*** Begin section ***

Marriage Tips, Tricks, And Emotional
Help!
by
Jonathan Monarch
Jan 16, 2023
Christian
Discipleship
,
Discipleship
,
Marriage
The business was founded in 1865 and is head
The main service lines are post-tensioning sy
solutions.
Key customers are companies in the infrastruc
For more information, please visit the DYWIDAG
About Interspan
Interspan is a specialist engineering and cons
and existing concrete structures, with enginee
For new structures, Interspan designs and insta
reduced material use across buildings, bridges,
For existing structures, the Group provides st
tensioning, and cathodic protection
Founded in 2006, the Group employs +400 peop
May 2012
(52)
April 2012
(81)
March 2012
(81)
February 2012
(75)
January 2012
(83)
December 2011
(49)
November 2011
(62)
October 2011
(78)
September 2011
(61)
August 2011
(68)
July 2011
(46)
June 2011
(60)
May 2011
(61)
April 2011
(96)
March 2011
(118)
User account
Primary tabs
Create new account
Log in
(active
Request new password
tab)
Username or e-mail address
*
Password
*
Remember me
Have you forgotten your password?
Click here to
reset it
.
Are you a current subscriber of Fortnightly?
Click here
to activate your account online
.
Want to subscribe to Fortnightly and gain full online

*** End section ***
*** Begin section ***

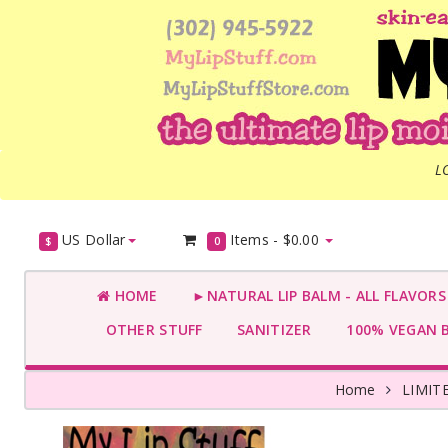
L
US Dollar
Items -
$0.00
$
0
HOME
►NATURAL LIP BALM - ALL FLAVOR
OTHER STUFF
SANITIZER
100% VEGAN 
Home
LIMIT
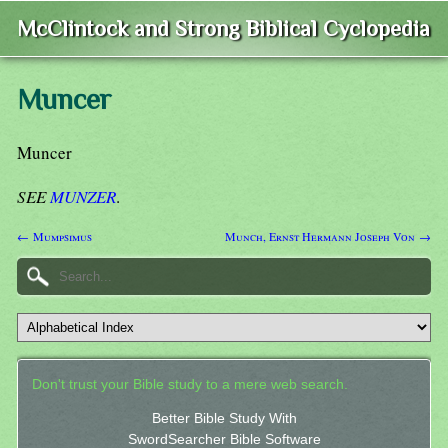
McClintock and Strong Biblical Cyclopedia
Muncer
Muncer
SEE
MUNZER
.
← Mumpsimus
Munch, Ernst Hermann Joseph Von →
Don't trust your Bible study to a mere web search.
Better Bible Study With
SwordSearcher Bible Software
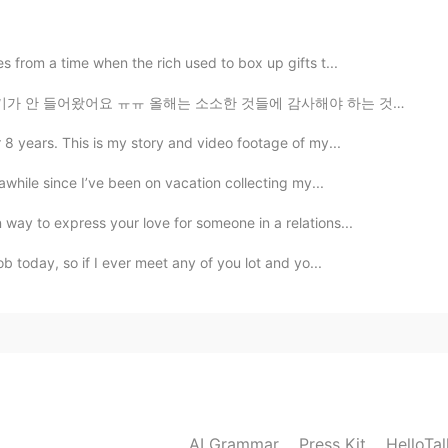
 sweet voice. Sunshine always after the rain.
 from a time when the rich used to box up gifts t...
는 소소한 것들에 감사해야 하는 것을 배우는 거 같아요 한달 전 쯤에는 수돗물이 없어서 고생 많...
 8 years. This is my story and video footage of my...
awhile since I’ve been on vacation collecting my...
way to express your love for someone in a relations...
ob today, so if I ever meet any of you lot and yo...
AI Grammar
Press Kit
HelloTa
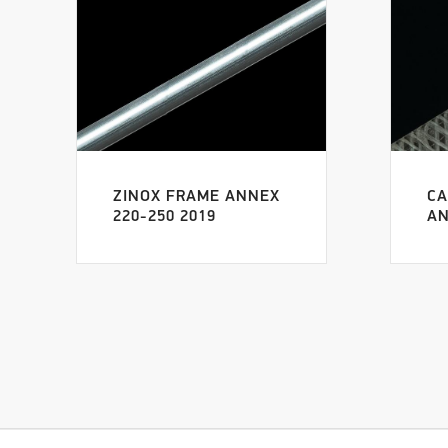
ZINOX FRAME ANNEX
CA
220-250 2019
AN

*** End section ***

Work required ->
Extract the rows starting at the line that contains "Marriage Tips, Tricks, And Emotional" and ending at the line that contains "Want to subscribe", reproducing each line exactly, with both end lines included.

Output for this exercise ->
Marriage Tips, Tricks, And Emotional
Help!
by
Jonathan Monarch
Jan 16, 2023
Christian
Discipleship
,
Discipleship
,
Marriage
The business was founded in 1865 and is head
The main service lines are post-tensioning sy
solutions.
Key customers are companies in the infrastruc
For more information, please visit the DYWIDAG
About Interspan
Interspan is a specialist engineering and cons
and existing concrete structures, with enginee
For new structures, Interspan designs and insta
reduced material use across buildings, bridges,
For existing structures, the Group provides st
tensioning, and cathodic protection
Founded in 2006, the Group employs +400 peop
May 2012
(52)
April 2012
(81)
March 2012
(81)
February 2012
(75)
January 2012
(83)
December 2011
(49)
November 2011
(62)
October 2011
(78)
September 2011
(61)
August 2011
(68)
July 2011
(46)
June 2011
(60)
May 2011
(61)
April 2011
(96)
March 2011
(118)
User account
Primary tabs
Create new account
Log in
(active
Request new password
tab)
Username or e-mail address
*
Password
*
Remember me
Have you forgotten your password?
Click here to
reset it
.
Are you a current subscriber of Fortnightly?
Click here
to activate your account online
.
Want to subscribe to Fortnightly and gain full online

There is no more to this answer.